The measured THD+N of 0.001635% comfortably beats the rated specification of ≤0.003%. The corresponding SINAD of 96dB places the BT20A Max firmly in the “Excellent” category on AudioScienceReview’s amplifier rankings — a result that reflects the dual independent power supply design and careful PFFB implementation:

These are Fosi Audio’s own measurements taken on Audio Precision equipment, and I look forward to seeing independent verification from AudioScienceReview when they cover the BT20A Max — I will update this review when those measurements appear. For now, the published figures are consistent with what I hear: an amplifier that measures cleanly and delivers on its technical promises. The 3E Audio A7 does measurably better at SINAD 102dB, but costs a similar amount and gives up most of the BT20A Max’s feature list to get there. For real-world listening, 96dB SINAD is well beyond what the rest of a typical signal chain or room acoustics will limit first.
Rating
The BT20A Max earns four stars because it delivers on nearly every promise in its spec sheet. The PFFB implementation is clean and effective. The Bluetooth 6.0 with LDAC and aptX Lossless support is genuinely the best wireless connectivity I have seen in a desktop amplifier at this price point. The HPF and dedicated subwoofer output make 2.1 integration straightforward. The motorized volume potentiometer and 12V trigger make it a natural fit for hidden or cabinet installations where the amplifier is controlled from a distance. The dual independent power supply contributes to strong measured performance. Build quality is the best I have seen from Fosi Audio to date. When you have PFFB, HPF, dual RCA inputs, and the full tone control and bypass infrastructure, you have every tool you need to achieve both a neutral reference sound and a room-tuned one.
The fourth star rather than fifth comes down entirely to the fan. For near-field desktop listening in a quiet room, the built-in cooling fan is audible, and that is a real limitation for a meaningful segment of users who will be sitting close to their speakers. Fosi Audio have made a rational engineering trade-off — managing heat in a 300W chassis is genuinely difficult without active cooling, and the fan does improve thermal performance by 30% over the previous BT20A Pro — and I understand why the decision was made, particularly given the BT20A Max’s clear positioning as a product suited for hidden installations. But for those intending to use it as an exposed desktop amplifier within a metre or so of the listening position, it is a factor worth weighing seriously before purchase.

*EXERCISES:*
1 > What measured THD+N figure does the BT20A Max amplifier review report?
2 > Carry on the BT20A Max amplifier review from its last sentence.

*DATASET:*
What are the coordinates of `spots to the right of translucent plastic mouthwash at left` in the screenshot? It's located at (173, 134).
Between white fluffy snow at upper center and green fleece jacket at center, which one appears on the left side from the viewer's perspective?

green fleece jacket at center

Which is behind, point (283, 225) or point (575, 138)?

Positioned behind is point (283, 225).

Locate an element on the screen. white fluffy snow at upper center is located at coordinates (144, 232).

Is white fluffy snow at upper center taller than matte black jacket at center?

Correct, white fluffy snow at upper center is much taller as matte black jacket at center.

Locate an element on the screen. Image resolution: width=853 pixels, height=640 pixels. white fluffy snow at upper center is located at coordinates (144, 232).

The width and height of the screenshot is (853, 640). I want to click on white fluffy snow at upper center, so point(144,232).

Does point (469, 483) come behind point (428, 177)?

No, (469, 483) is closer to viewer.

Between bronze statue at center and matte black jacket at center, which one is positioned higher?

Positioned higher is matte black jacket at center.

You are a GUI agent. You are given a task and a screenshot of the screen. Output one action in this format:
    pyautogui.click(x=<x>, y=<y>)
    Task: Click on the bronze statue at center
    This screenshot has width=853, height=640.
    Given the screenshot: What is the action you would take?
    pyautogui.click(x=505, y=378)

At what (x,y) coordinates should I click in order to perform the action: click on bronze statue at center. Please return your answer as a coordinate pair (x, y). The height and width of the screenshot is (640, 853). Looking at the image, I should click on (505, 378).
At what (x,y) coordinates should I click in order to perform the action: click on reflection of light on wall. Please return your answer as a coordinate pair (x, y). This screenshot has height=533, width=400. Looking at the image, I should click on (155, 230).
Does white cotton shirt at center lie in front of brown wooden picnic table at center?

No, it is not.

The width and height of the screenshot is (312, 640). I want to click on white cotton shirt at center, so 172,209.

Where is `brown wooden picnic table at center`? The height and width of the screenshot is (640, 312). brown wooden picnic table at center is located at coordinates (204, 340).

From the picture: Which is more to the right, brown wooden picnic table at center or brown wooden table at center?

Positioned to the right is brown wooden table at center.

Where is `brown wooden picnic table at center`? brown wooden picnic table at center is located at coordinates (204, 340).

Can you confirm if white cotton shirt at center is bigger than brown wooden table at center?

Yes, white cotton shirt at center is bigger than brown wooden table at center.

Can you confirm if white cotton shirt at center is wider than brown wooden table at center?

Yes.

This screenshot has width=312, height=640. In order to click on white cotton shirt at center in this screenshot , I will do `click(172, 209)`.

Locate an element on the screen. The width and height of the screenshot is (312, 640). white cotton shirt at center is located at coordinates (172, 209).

*ANSWERS FOR EACH ITEM:*
1 > 0.001635%

2 >
Conclusion
The Fosi Audio BT20A Max is the company’s most accomplished amplifier to date. In a market where many TPA3255 amplifiers differ primarily in packaging and minor feature omissions, Fosi Audio have built something that genuinely stands apart: Bluetooth 6.0 with LDAC and aptX Lossless, a motorized potentiometer, dual RCA inputs, proper HPF with subwoofer output, PFFB, a dual independent power supply, 12V trigger, and a build quality step up from previous generations. It sounds excellent — better than the V3 Monos and the Aiyima A20-class alternatives, and competitive in every practical sense with the more technically pure 3E Audio A7.
If you want to hide your amplifier in a cabinet, drive it from a phone via LDAC Bluetooth, and integrate a subwoofer cleanly at 80Hz, the BT20A Max is the most complete solution in this price category right now. If you listen near-field at a desk in a quiet room and the amplifier will sit right next to you, the passively cooled Ampapa D1 at around $199 serves that use case more comfortably — and costs $80 less. Know your setup, and you will know which one is right for you.